Children need to read and be taught mathematics based on these and other original texts, not New Math interpretations of the theorms. Had I, or any of us, been taught properly we would begin with studying Pythagoras, move to Euclid etc. Any Grade Five or Six student can understand these authors, after all they write clearly and explain their ideas without artithmical obfustication. Then we would understand that math is not just some set of numbers but is the rational description of the phyical world, including art, music,biology, etc.


Oh by the way the reason you can read this is because of Godel's Theorm of chance as it applies to computers.

"Thus chance has been admitted, not merely as a mathematical tool for physics, but as part of its warp and weft" Norbert Wiener

And because of Norbert Wiener's classic founding work cybernetics:
Cybernetics or control and communication in the animal and the machine, MIT Press 1996

Weiner's work on cybernetics influenced the workers councils in Allende's Chile,to use computers to develop worker self management of industry, they were crucial to the rationalization of inputs and outputs!

Weiner stated the following in the 1950's and it still applies today
Our papers have been making a great deal of American "know-how" ever since we had the misfortune to discover the atomic bomb. There is one quality more important than "know-how" and we cannot accuse the United States of any undue amount of it. This is "know-what" by which we determine not only how to accomplish our purposes, but what our purposes are to be.

Norbert Wiener's personality was generous: "I want to be the master of nobody"
You knew I would get some sort of libertarian perspective into this article.

Since Leibniz there has perhaps been no man who has had a full command of all the intellectual activity of his day. Since that time, science has been increasingly the task of specialists, in fields which show a tendency to grow progressively narrower. A century ago there may have been no Leibniz, but there was a Gauss, a Faraday, and a Darwin. Today there are few scholars who can call themselves mathematicians or physicists or biologists without restriction.

A man may be a topologist or an acoustician or a coleopterist. He will be filled with the jargon of his field, and will know all its literature and all its ramifications, but, more frequently than not, he will regard the next subject as something belonging to his colleague three doors down the corridor, and will consider any interest in it on his own part as an unwarrantable breach of privacy.

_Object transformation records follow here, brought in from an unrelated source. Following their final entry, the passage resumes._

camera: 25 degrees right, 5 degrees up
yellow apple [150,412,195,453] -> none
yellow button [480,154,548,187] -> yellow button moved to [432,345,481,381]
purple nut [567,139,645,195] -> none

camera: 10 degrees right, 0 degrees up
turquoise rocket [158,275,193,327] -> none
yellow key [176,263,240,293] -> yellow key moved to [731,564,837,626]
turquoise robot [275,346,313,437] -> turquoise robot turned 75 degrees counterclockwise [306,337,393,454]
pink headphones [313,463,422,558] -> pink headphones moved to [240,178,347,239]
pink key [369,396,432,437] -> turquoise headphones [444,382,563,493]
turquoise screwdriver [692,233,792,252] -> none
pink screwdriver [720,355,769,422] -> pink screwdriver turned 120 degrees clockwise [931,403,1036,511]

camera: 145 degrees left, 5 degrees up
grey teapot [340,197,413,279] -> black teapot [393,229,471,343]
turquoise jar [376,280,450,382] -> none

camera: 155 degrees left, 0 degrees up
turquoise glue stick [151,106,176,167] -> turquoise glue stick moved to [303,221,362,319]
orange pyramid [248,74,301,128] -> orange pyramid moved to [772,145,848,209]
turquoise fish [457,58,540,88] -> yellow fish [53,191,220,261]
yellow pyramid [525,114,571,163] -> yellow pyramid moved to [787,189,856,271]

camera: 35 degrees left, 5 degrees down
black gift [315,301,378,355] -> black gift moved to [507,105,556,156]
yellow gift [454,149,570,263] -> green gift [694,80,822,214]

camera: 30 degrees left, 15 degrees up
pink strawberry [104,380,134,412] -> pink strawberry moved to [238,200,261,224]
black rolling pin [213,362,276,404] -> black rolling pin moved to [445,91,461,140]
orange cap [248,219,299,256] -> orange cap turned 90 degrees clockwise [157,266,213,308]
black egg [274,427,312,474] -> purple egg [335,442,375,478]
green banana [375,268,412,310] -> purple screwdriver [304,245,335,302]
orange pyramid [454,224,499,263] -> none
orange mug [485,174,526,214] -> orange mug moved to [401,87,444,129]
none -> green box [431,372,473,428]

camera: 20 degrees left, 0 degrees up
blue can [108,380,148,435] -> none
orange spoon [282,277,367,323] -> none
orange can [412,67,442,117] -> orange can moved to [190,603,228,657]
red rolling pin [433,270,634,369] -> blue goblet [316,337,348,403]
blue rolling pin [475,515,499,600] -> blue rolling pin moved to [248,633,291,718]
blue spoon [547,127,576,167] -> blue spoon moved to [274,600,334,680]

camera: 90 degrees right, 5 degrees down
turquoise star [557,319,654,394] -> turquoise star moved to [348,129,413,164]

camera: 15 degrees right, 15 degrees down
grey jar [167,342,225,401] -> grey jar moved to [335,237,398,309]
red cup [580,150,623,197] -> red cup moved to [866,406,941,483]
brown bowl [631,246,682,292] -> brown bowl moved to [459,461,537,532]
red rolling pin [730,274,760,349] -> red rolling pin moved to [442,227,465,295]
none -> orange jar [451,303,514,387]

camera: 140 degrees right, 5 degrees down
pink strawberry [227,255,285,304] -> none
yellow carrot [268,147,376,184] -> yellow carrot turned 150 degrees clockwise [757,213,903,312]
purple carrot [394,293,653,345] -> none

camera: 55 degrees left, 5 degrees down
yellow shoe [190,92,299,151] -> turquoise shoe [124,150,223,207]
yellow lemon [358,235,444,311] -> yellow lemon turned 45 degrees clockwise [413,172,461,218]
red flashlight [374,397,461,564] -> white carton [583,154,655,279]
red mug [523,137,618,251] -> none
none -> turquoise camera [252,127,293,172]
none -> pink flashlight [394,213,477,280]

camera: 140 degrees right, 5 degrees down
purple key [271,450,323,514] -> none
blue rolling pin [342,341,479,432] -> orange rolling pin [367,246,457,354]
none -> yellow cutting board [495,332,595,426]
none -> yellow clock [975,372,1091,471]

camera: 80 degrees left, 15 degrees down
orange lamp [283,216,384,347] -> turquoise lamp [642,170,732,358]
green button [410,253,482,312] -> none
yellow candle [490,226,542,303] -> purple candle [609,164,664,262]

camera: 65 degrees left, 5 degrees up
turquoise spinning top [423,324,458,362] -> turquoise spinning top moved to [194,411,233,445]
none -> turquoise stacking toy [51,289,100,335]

- Wiener, Norbert; Cybernetics; 1948.


The Human Use of Human Beings- Norbert Wiener's Ideas at the Dawn of the Age of Computing
I have spoken of machines, but not only of machines having brains of brass and thews of iron. When human atoms are knit into an organization in which they are used, not in their full right as responsible human beings, but as cogs and levers and rods, it matters little that their raw material is flesh and blood. What is used as an element in a machine, is in fact an element in the machine. Whether we entrust our decisions to machines of metal, or to those machines of flesh and blood which are bureaus and vast laboratories and armies and corporations, we shall never receive the right answers to our questions unless we ask the right questions.